*Data for this exercise*:
- - -
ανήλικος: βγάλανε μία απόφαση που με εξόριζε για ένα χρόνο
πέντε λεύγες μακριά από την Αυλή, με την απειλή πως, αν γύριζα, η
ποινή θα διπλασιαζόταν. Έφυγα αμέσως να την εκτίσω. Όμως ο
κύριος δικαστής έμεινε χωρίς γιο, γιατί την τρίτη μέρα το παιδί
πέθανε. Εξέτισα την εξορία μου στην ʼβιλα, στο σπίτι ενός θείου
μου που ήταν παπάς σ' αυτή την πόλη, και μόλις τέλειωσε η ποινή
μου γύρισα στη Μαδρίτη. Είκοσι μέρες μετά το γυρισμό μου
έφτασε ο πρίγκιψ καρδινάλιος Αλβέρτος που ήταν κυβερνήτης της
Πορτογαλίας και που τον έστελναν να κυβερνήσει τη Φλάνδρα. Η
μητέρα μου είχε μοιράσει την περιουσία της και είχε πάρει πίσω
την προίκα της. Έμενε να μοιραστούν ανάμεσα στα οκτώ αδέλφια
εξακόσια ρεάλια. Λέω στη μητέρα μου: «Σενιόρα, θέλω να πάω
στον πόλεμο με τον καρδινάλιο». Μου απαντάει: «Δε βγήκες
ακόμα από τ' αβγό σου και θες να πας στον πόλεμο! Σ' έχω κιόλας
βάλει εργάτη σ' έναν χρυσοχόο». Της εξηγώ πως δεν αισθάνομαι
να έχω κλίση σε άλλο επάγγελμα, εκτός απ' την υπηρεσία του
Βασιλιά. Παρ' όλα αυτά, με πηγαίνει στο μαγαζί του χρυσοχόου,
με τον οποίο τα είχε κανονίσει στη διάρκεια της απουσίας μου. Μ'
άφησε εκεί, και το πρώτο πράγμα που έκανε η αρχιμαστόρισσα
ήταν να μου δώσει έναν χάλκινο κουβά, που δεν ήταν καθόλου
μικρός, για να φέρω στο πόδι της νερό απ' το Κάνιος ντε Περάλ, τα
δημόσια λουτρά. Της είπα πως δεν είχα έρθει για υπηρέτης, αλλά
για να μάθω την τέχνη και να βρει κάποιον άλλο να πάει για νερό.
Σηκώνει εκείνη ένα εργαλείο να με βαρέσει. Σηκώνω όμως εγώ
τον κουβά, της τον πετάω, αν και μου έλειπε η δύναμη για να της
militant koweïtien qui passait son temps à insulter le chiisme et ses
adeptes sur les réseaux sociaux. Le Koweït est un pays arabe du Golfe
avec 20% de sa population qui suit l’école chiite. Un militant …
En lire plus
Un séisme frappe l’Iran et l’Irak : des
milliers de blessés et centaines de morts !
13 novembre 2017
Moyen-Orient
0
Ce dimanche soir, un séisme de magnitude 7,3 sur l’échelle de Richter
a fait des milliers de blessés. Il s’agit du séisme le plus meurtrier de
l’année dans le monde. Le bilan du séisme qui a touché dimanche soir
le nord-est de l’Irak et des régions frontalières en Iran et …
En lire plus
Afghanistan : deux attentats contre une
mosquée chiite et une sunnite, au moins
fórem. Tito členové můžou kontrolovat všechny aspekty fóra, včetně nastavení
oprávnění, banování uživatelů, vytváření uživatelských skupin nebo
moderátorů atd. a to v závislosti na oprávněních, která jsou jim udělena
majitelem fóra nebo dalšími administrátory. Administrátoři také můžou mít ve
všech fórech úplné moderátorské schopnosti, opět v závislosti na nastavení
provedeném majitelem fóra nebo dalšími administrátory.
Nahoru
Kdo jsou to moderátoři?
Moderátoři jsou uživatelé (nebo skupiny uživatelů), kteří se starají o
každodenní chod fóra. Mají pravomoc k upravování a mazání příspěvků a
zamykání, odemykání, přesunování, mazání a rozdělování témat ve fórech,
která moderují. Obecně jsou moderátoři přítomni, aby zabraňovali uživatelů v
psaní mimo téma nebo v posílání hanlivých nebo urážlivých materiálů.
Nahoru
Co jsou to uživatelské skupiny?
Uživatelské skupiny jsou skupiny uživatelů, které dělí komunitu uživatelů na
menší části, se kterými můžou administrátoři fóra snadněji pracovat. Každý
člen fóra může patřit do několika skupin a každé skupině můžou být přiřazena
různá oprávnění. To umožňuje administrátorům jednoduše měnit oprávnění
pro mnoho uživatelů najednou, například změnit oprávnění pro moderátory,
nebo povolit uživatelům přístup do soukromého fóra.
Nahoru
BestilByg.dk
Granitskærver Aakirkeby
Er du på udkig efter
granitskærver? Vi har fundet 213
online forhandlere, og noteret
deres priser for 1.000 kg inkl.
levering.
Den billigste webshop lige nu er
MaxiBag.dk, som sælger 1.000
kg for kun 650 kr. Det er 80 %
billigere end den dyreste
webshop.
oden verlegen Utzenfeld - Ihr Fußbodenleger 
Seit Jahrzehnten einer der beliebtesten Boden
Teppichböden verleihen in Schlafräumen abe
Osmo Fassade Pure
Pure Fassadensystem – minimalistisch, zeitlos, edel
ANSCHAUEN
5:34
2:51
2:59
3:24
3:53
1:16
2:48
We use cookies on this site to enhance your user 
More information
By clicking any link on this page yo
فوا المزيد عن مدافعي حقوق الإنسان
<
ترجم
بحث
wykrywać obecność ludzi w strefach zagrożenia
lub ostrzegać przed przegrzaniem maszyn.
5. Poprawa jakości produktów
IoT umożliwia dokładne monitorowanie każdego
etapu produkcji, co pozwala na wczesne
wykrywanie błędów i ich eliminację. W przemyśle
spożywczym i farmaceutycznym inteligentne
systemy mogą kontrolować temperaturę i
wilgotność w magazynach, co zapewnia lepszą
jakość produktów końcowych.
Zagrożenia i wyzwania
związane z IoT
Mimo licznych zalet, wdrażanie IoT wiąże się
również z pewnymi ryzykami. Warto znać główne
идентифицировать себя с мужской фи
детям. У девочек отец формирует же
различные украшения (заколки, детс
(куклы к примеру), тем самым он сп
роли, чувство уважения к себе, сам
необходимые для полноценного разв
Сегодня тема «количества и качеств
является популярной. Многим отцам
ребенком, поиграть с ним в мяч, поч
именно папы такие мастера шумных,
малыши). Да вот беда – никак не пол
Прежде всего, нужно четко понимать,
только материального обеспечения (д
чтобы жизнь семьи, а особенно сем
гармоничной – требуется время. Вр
- - -
*Action item*: Starting at the line above that contains "mosquée chiite et une sunnite, au moins", repeat each line exactly up to and including the line that contains "moderátorů atd. a", and stop there.

*Task result*:
mosquée chiite et une sunnite, au moins
fórem. Tito členové můžou kontrolovat všechny aspekty fóra, včetně nastavení
oprávnění, banování uživatelů, vytváření uživatelských skupin nebo
moderátorů atd. a to v závislosti na oprávněních, která jsou jim udělena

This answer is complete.